Après ça, j’ai continué. À chaque occasion que j’avais, je faisais en sorte d’envenimer la situation, tout en évitant d’avoir l’air trop suspect. Je tentais de semer le doute en elle par tous les moyens. Parce qu’elle me faisait confiance.
Est-ce qu’ils auraient rompu si vite si je n’avais pas été là ? Je ne peux pas en être entièrement sûr. Toujours est-il qu’ils ont fini par rompre aux vacances suivantes.
Elle était dévastée. J’étais aux anges.
Je l’ai convaincue de venir chez moi ce jour-là, soi-disant pour la réconforter. Elle avait besoin de quelqu’un et elle n’a pas réfléchi plus loin.
Ça n’a pas été dur de faire en sorte de l’embrasser. Elle pleurait, mais à ce moment-là, ça ne m’importait pas.
Les jours suivants, je les ai passés sur un petit nuage. Il était trop tôt pour dire que l’on sortait ensemble, mais c’était tout comme. On passait tout notre temps tous les deux, dans les bras l’un de l’autre.
Si j’avais prêté attention à elle, j’aurais réalisé à quel point elle était misérable.
C’est au moment de retourner en cours que les choses sont devenues vraiment apparentes. Elle avait beau être près de moi dans la cour, elle n’était pas vraiment là. Malgré elle, son regard le cherchait toujours lui.

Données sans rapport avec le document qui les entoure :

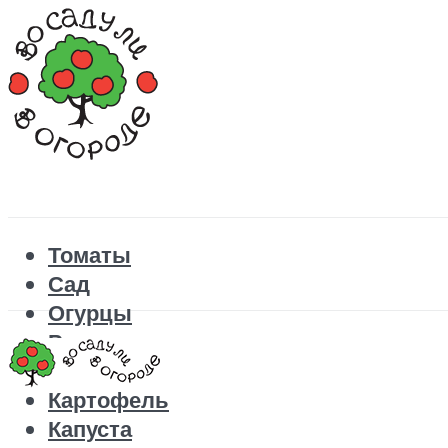
Томаты
Сад
Огурцы
Рецепты
Перец
Картофель
Капуста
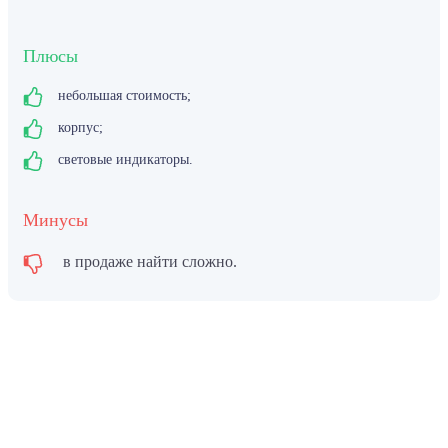
Плюсы
небольшая стоимость;
корпус;
световые индикаторы.
Минусы
в продаже найти сложно.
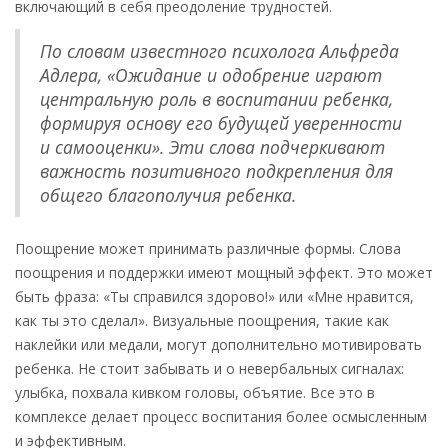
включающий в себя преодоление трудностей.
По словам известного психолога Альфреда
Адлера, «Ожидание и одобрение играют
центральную роль в воспитании ребенка,
формируя основу его будущей уверенности
и самооценки». Эти слова подчеркивают
важность позитивного подкрепления для
общего благополучия ребенка.
Поощрение может принимать различные формы. Слова
поощрения и поддержки имеют мощный эффект. Это может
быть фраза: «Ты справился здорово!» или «Мне нравится,
как ты это сделал». Визуальные поощрения, такие как
наклейки или медали, могут дополнительно мотивировать
ребенка. Не стоит забывать и о невербальных сигналах:
улыбка, похвала кивком головы, объятие. Все это в
комплексе делает процесс воспитания более осмысленным
и эффективным.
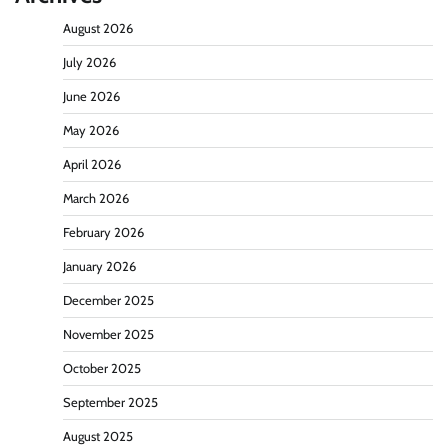
August 2026
July 2026
June 2026
May 2026
April 2026
March 2026
February 2026
January 2026
December 2025
November 2025
October 2025
September 2025
August 2025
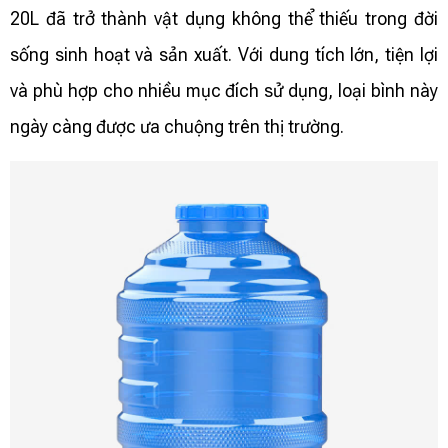
20L đã trở thành vật dụng không thể thiếu trong đời
sống sinh hoạt và sản xuất. Với dung tích lớn, tiện lợi
và phù hợp cho nhiều mục đích sử dụng, loại bình này
ngày càng được ưa chuộng trên thị trường.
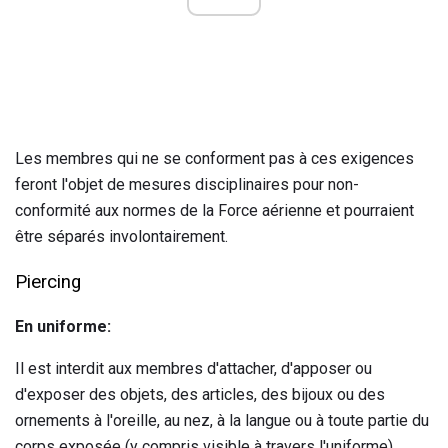
Les membres qui ne se conforment pas à ces exigences
feront l'objet de mesures disciplinaires pour non-
conformité aux normes de la Force aérienne et pourraient
être séparés involontairement.
Piercing
En uniforme:
Il est interdit aux membres d'attacher, d'apposer ou
d'exposer des objets, des articles, des bijoux ou des
ornements à l'oreille, au nez, à la langue ou à toute partie du
corps exposée (y compris visible à travers l'uniforme).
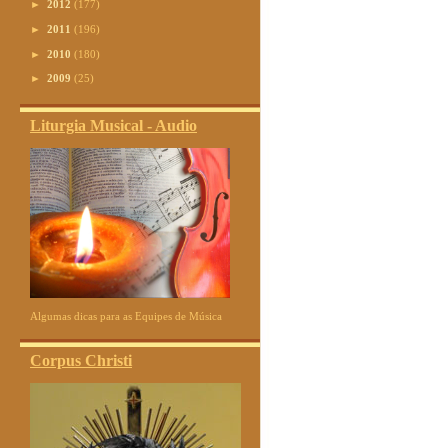
►
2012
(177)
►
2011
(196)
►
2010
(180)
►
2009
(25)
Liturgia Musical - Audio
Algumas dicas para as Equipes de Música
Corpus Christi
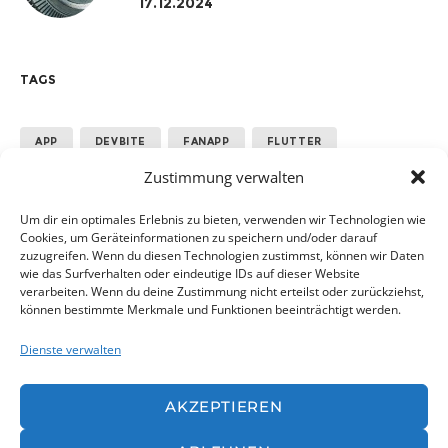
17.12.2024
TAGS
APP
DEVBITE
FANAPP
FLUTTER
Zustimmung verwalten
GOOGLE
MANNSCHAFT
PERFORMANCE
SPORT
TEAM
Um dir ein optimales Erlebnis zu bieten, verwenden wir Technologien wie
Cookies, um Geräteinformationen zu speichern und/oder darauf
zuzugreifen. Wenn du diesen Technologien zustimmst, können wir Daten
wie das Surfverhalten oder eindeutige IDs auf dieser Website
ALLE ANZEIGEN
verarbeiten. Wenn du deine Zustimmung nicht erteilst oder zurückziehst,
können bestimmte Merkmale und Funktionen beeinträchtigt werden.
Dienste verwalten
AKZEPTIEREN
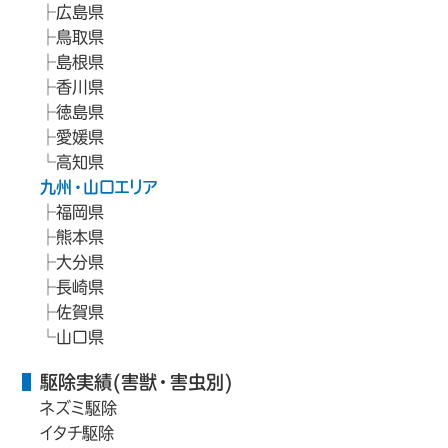
広島県
鳥取県
島根県
香川県
徳島県
愛媛県
高知県
九州・山口エリア
福岡県
熊本県
大分県
長崎県
佐賀県
山口県
駆除実績(害獣・害虫別)
ネズミ駆除
イタチ駆除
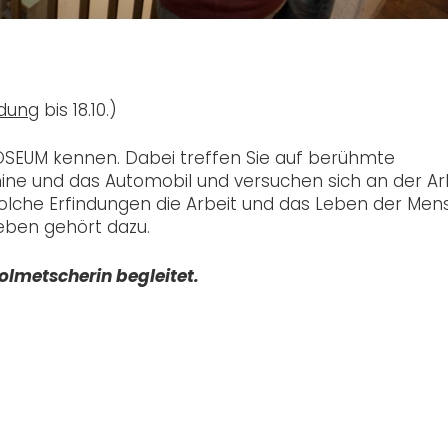
dung
bis 18.10.)
SEUM kennen. Dabei treffen Sie auf berühmte
ine und das Automobil und versuchen sich an der Ar
 solche Erfindungen die Arbeit und das Leben der Me
eben gehört dazu.
lmetscherin begleitet.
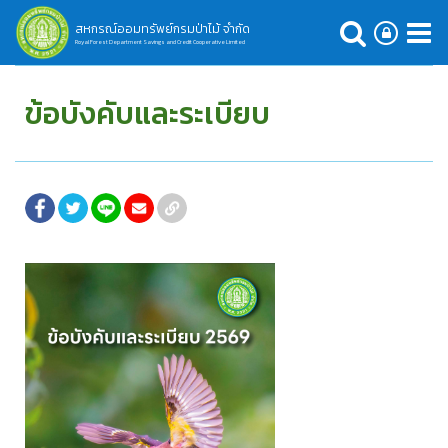
สหกรณ์ออมทรัพย์กรมป่าไม้ จำกัด
Royal Forest Department Savings and Credit Cooperative Limited
ข้อบังคับและระเบียบ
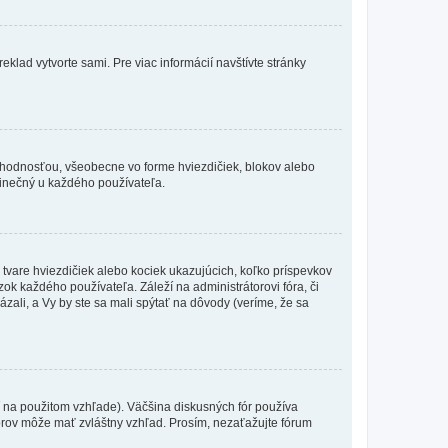
eklad vytvorte sami. Pre viac informácií navštívte stránky
 hodnosťou, všeobecne vo forme hviezdičiek, blokov alebo
edinečný u každého používateľa.
 tvare hviezdičiek alebo kociek ukazujúcich, koľko príspevkov
ok každého používateľa. Záleží na administrátorovi fóra, či
ázali, a Vy by ste sa mali spýtať na dôvody (veríme, že sa
 na použitom vzhľade). Väčšina diskusných fór používa
torov môže mať zvláštny vzhľad. Prosím, nezaťažujte fórum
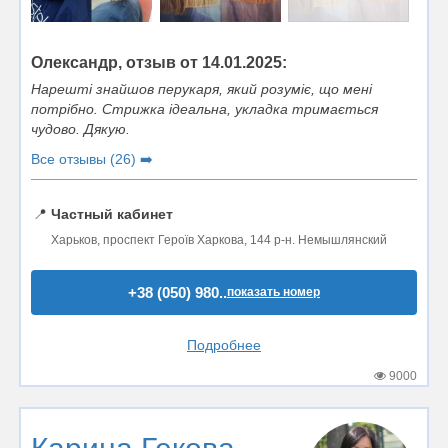
Олександр, отзыв от 14.01.2025:
Нарешті знайшов перукаря, який розуміє, що мені
потрібно. Стрижка ідеальна, укладка тримається
чудово. Дякую.
Все отзывы (26) ➡️
📍
Частный кабинет
Харьков, проспект Героїв Харкова, 144 р-н. Немышлянский
+38 (050) 980..
показать номер
Подробнее
9000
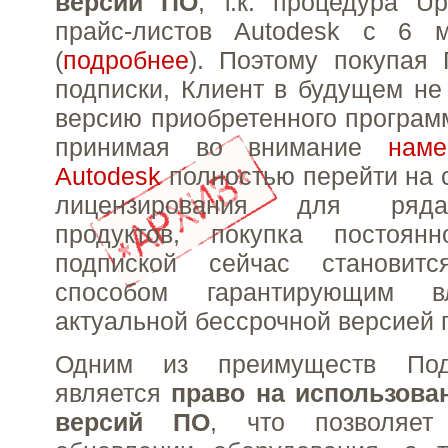
версий ПО
, т.к. процедура U
прайс-листов Autodesk с 6 
(
подробнее
). Поэтому покупая
подписки, Клиент в будущем не
версию приобретенного программ
принимая во внимание
наме
Autodesk
полностью перейти на 
лицензирования для ряд
продуктов, покупка постоян
подпиской сейчас становитс
способом гарантирующим в
актуальной бессрочной версией 
Одним из преимуществ Под
является
право на использов
версий ПО
, что позволяет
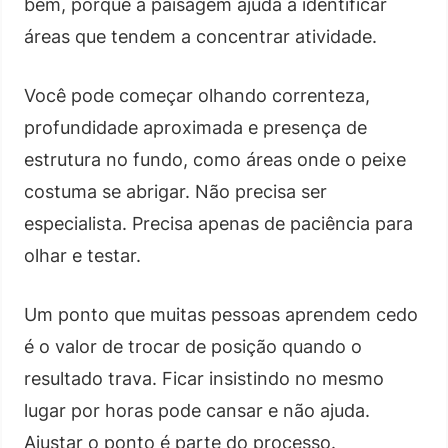
bem, porque a paisagem ajuda a identificar
áreas que tendem a concentrar atividade.
Você pode começar olhando correnteza,
profundidade aproximada e presença de
estrutura no fundo, como áreas onde o peixe
costuma se abrigar. Não precisa ser
especialista. Precisa apenas de paciência para
olhar e testar.
Um ponto que muitas pessoas aprendem cedo
é o valor de trocar de posição quando o
resultado trava. Ficar insistindo no mesmo
lugar por horas pode cansar e não ajuda.
Ajustar o ponto é parte do processo.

Je me suis rendu compte que je ne savais pas comment la rendre heureuse. Je pensais que continuer à me comporter avec elle en ami suffirait. Je n’avais pas réalisé à quel point être ami et être en couple étaient différents. Est-ce que j’étais trop doux avec elle ? Pas assez ? Est-ce que je ne lui donnais pas assez d’attention ? Est-ce que je l’étouffais ? Je n’avais aucun moyen de le savoir.
Elle méritait mieux que moi. Et ça ne lui a pris que trois semaines pour le réaliser.
Au moment de rompre, ses mots étaient aussi doux que son sourire. Ça a fait d’autant plus mal. Mais je l’ai accepté. Qu’est-ce que j’aurais pu dire ?
Je l’aime encore.
Mais je dois l’aimer de loin si je ne veux pas lui faire à nouveau du mal. Malgré tout, chaque fois que je la vois, mon cœur s’accélère. Élodie…
Quant à Etienne… Elle n’a pas osé retourner lui parler immédiatement après notre rupture et il s’est trouvé une autre copine entre temps. Elle a fini par reprendre contact avec lui malgré tout.
J’ai entendu dire qu’ils étaient devenus bons amis. Et qu’ils se parlaient presque tous les jours.